[Start of section]

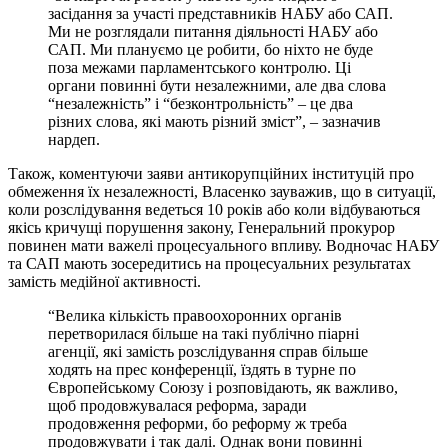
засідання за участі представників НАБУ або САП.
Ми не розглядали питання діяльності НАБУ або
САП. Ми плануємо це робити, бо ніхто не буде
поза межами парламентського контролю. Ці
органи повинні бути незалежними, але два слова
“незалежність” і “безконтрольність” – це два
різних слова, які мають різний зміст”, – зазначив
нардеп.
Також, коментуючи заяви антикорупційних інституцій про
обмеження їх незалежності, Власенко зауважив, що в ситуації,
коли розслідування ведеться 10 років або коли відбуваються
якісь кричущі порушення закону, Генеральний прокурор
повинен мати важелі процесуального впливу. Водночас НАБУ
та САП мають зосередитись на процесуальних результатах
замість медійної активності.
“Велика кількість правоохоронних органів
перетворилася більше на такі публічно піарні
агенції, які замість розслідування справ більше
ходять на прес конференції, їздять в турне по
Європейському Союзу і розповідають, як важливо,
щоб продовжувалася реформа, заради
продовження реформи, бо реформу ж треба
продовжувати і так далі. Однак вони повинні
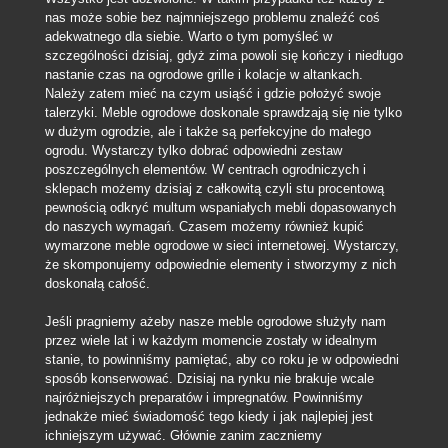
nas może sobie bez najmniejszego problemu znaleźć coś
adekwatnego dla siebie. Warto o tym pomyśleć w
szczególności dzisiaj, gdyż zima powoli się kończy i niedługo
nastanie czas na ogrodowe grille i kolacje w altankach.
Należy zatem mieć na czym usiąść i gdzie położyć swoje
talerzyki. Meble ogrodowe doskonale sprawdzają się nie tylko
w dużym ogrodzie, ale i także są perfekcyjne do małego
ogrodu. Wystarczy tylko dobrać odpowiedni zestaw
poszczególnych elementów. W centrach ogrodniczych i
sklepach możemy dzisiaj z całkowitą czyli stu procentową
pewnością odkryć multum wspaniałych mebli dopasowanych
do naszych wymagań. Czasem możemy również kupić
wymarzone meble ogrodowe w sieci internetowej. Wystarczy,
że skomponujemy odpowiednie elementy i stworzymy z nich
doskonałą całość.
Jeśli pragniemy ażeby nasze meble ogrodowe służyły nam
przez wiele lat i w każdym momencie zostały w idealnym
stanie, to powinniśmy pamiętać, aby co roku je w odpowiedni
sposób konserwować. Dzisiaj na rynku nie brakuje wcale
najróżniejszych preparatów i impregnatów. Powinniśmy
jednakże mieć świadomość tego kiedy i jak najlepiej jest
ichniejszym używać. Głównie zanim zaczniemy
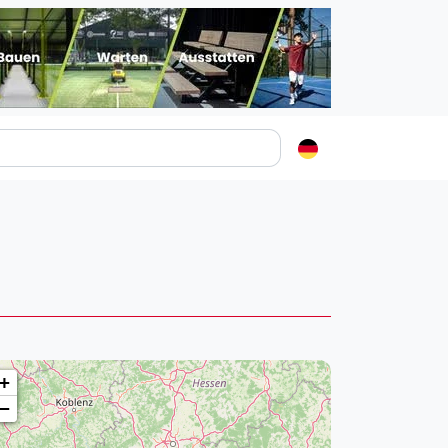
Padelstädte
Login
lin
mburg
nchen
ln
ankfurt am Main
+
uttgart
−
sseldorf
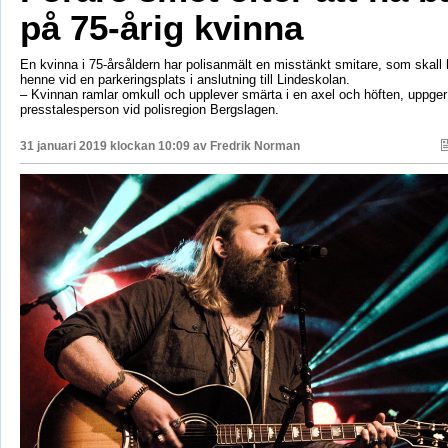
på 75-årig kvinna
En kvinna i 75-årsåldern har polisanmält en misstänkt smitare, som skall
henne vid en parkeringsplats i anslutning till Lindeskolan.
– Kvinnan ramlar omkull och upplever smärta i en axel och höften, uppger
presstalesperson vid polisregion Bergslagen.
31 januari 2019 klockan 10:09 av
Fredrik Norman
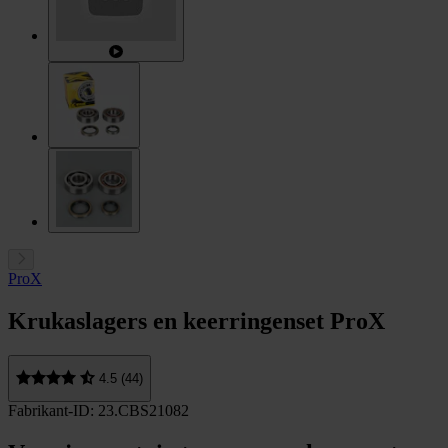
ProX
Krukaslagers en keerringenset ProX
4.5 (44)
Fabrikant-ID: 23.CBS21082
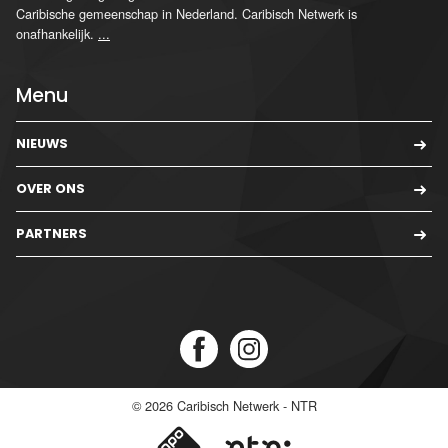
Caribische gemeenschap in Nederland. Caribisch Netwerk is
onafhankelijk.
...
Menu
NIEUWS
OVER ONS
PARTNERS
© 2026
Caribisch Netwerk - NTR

[End of section]

Work instruction:
Gather every line in the entries above that contains the word "Wystarczy", matching its capitalization exactly.

Your solution:
ogrodu. Wystarczy tylko dobrać odpowiedni zestaw
wymarzone meble ogrodowe w sieci internetowej. Wystarczy,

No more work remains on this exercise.